O Firmie Attila - „Plaga Boga” - Alternatywny Widok

O Firmie Attila - „Plaga Boga” - Alternatywny Widok
O Firmie Attila - „Plaga Boga” - Alternatywny Widok

Wideo: O Firmie Attila - „Plaga Boga” - Alternatywny Widok

Wideo: O Firmie Attila - „Plaga Boga” - Alternatywny Widok
Wideo: За Рим! Последний Римлянин - прохождение Total War Attila - #1 2024, Może
Anonim

Pod koniec IV wieku Cesarstwo Rzymskie, które do tego czasu rozpadło się na zachodnie i wschodnie, miało nowego strasznego wroga: Hunów - koczowników przybyłych z Azji Środkowej.

W 377 roku Hunowie zajęli Panonię (współczesne Węgry), ale zachowywali się stosunkowo spokojnie i nie stanowili poważnego zagrożenia dla Rzymu. Rzymianie wykorzystywali nawet wojska Hunów do celów wojskowych i politycznych. Ale na początku lat czterdziestych utalentowany i wojowniczy przywódca Attyla przewodził Hunom, a ich atak na Cesarstwo Wschodniorzymskie zintensyfikował się. Attila był urodzonym przywódcą wojskowym.
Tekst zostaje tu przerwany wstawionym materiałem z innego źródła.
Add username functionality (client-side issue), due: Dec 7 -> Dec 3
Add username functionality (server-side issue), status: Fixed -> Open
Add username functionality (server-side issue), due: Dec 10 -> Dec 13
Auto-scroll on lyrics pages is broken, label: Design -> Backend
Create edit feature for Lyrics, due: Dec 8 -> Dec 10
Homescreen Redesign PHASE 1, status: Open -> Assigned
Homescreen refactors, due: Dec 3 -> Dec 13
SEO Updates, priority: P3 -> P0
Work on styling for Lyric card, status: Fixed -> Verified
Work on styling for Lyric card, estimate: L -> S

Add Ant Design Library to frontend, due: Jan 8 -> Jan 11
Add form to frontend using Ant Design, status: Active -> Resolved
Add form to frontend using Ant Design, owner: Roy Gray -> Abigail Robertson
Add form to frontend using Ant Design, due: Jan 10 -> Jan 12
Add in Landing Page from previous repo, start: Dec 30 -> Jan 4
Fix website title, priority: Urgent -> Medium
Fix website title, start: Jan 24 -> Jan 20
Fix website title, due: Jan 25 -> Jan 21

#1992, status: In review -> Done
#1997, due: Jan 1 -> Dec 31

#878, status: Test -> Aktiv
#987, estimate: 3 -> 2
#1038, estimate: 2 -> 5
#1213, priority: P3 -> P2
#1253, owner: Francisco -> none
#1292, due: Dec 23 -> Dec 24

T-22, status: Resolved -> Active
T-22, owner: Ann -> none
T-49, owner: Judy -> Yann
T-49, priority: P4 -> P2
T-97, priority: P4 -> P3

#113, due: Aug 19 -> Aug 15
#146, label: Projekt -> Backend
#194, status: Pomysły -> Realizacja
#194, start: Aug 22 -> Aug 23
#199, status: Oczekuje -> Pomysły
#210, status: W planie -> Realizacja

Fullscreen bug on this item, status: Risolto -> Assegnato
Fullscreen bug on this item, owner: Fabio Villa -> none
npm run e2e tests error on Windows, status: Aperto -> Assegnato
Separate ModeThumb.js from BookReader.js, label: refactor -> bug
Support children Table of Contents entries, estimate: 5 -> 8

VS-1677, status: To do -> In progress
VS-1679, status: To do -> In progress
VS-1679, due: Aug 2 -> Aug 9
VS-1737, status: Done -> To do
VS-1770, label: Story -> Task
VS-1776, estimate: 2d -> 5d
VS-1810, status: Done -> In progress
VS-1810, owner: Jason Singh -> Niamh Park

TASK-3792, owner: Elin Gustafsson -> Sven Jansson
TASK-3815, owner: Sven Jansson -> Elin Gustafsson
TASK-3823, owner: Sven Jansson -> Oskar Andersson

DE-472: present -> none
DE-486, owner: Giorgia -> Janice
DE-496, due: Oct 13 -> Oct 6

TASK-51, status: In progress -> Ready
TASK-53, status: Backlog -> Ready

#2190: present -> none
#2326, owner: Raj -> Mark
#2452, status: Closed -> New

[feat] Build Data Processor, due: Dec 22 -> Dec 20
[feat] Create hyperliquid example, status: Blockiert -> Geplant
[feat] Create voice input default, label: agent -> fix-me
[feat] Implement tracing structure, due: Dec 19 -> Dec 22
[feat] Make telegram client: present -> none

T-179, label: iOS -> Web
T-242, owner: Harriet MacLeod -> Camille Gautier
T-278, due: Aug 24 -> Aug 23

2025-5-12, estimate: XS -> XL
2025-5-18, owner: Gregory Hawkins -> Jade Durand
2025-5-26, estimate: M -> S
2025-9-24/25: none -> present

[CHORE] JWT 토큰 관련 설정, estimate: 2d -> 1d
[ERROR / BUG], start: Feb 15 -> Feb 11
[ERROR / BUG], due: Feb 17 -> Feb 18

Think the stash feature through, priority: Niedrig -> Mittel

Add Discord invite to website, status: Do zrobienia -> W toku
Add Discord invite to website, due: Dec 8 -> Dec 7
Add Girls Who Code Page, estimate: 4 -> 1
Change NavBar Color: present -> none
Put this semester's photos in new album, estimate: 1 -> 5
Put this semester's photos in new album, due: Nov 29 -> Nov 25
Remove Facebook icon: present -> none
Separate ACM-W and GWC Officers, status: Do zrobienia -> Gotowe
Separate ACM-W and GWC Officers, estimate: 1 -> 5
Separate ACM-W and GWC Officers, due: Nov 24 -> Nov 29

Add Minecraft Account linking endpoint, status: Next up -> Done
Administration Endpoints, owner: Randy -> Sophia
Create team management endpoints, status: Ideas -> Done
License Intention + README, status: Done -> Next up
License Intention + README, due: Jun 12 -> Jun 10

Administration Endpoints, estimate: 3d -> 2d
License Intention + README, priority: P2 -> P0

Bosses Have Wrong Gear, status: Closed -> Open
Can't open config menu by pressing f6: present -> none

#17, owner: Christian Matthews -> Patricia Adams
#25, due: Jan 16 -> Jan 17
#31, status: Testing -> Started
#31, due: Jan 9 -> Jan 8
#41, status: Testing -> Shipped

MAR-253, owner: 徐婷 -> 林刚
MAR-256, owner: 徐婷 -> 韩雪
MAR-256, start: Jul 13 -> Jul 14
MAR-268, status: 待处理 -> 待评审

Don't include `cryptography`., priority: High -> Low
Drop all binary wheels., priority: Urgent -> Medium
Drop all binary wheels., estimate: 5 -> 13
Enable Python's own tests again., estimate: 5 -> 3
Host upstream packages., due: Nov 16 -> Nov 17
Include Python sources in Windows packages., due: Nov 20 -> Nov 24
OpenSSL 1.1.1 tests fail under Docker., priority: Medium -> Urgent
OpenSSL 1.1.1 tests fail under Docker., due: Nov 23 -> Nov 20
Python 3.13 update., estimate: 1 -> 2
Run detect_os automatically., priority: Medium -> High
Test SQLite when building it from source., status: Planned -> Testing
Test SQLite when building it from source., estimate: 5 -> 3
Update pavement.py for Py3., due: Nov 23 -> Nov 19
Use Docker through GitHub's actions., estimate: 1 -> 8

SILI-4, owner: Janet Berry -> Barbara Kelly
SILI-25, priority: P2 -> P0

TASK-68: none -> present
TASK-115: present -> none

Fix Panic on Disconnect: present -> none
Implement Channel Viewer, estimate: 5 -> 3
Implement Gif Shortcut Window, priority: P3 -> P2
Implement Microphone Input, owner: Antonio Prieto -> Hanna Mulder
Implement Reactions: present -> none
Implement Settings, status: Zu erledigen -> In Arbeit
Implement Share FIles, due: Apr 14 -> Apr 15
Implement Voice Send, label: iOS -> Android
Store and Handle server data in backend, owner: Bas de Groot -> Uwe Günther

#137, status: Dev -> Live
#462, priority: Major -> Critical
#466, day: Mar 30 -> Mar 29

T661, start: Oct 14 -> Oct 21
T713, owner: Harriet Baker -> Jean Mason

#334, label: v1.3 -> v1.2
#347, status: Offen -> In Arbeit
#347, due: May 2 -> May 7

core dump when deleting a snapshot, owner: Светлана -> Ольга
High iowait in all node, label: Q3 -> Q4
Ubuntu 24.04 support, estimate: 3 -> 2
Według legendy, gdy pasterz znalazł i przyniósł Attyli zardzewiały miecz, Attyla wziął miecz w swoje ręce i powiedział: „Przez długi czas ten miecz był ukryty w ziemi, a teraz niebo da mi go na podbój wszystkich narodów!”

I rzeczywiście - za kilka lat w Europie Zachodniej będą go nazywać tylko „plagą Bożą”.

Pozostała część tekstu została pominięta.